- _Text block_:
Marketing KPI Dashboards for Each Level of Your Organization
Creating a System and Culture of Data-Driven Performance in Your Organization.
- By Warren Thompson
- June 25, 2019
- 7 min read
Creating a System and Culture of Data-Driven Performance in Your Organization.
Here’s something that most digital marketers don’t want you to hear…
“You don’t need to know the ins and outs of digital marketing in order to manage it effectively.”
Do you believe me? You soon will. With the right marketing KPI dashboards, you can get a full end-to-end picture of your organization’s marketing efforts all the way from the executive to an individual on the marketing team.
As a business decision maker, the hardest and most frustrating part of leading your company in today’s world of digital marketing and media fragmentation is that there are way too many moving pieces.
It used to be easy… Buy a radio ad, a TV spot, a run of newspaper ads, maybe a direct mailer around your store locations and hit the country club for the afternoon back 9 special.
Now there are thousands of different tactics that you can use to get your brand’s message in front of people online and trusting a media rep to ‘just take care of it for you’ will most certainly end up with over half of your budget down the digital toilet. As the famous quote goes:
This makes it very difficult to develop an effective digital marketing strategy that you are in control of, especially while trying to manage everything that’s already on your plate.
However, there is a way… Although digital marketing can seem to be more fragmented and confusing than traditional media, its measurability makes it much easier to manage as long as you’re getting the right information to the right people at the right time.
And how do you do that?
Three words: Multi-Level Dashboards or MLDs if you prefer. (It wouldn’t be a marketing article without at least one TLA.)
MLDs can easily apply to every department within your organization, but for the purposes of this article, we’ll primarily focus on marketing KPI dashboards.
As a senior person in your organization, you don’t have time to stare at real-time web analytics reports any more than you have time to answer every customer phone call that comes in.
The same rule applies to every team member and department within your organization. Your social media marketer doesn’t have time to attend quarterly directors’ meetings. They’re too busy building your community and presence online!
Multi-Level Dashboarding puts the right information in front of the right people at the right time.
What’s the right information?
“The right information is the information that, if acted upon, will have the greatest business impact based on your organization’s size and Key Business Objectives (KBOs).”
This is dependant on who is viewing the information and the timeframe in which that information is presented (more on that later).
A Multi-Level Dashboarding strategy involves breaking down each department, team, person, and function within your organization to identify the relevant metrics and information that drive success. Then, building a level-specific dashboard to measure those metrics so that each unit can consistently improve performance over time.
A question some of you might have at this point is: “But we’re only a 3-person operation. Do we really need this? It seems like something for Fortune 500 companies…”
Great point. However, there are two key factors to consider when thinking about a “Multi-Level” strategy:
Neither of these factors actually require different people to be viewing different information. The larger your organization, the more specialized the roles will be and, therefore, each person will need different information. However, even if you’re only a one-person operation, you’ll need different information at different time intervals depending on the context of what you are working on and when you’re working on it.
The best starting point is to focus on your business’ KPIs (or Key Performance Indicators). KPIs are your most mission-critical metrics that measure the success of the activities you’ve performed to meet your business’ goals. They should be measured against specific targets or benchmarks which will add more context to each activity you are performing.

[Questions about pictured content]
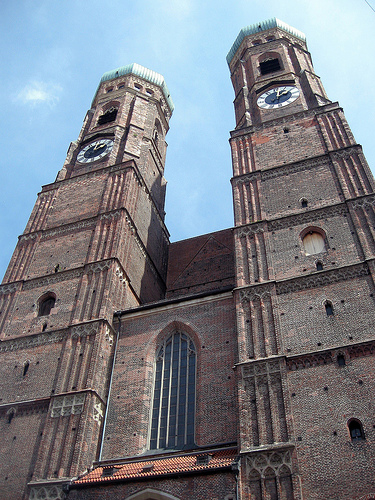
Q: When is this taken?
A: Daytime.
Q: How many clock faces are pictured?
A: Two.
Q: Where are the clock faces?
A: On the towers.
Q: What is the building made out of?
A: Brick.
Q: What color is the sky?
A: Blue.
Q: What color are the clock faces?
A: Black and white.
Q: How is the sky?
A: Clear.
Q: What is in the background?
A: The sky.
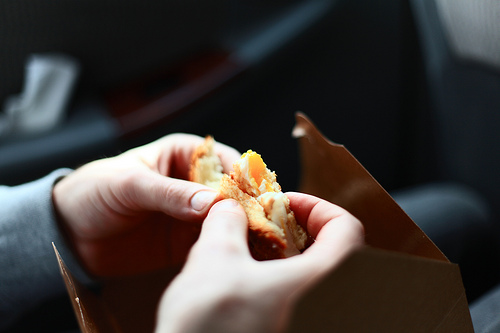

- _To-do list_:
• a. Name every form of advertising that the marketing dashboards article lists as the easy way things used to be done.
• b. Answer these questions from the marketing dashboards article, one answer per line:
(i) Who wrote it?
(ii) What does the abbreviation MLDs stand for?
(iii) What does KBOs stand for?
• c. Please transcribe everything in the marketing dashboards article from "Great point. However, there" down to "you are performing.".

- _Responses_:
• a.
- A radio ad
- A TV spot
- A run of newspaper ads
- A direct mailer around store locations

• b.
(i) Warren Thompson
(ii) Multi-Level Dashboards
(iii) Key Business Objectives

• c.
Great point. However, there are two key factors to consider when thinking about a “Multi-Level” strategy:
Neither of these factors actually require different people to be viewing different information. The larger your organization, the more specialized the roles will be and, therefore, each person will need different information. However, even if you’re only a one-person operation, you’ll need different information at different time intervals depending on the context of what you are working on and when you’re working on it.
The best starting point is to focus on your business’ KPIs (or Key Performance Indicators). KPIs are your most mission-critical metrics that measure the success of the activities you’ve performed to meet your business’ goals. They should be measured against specific targets or benchmarks which will add more context to each activity you are performing.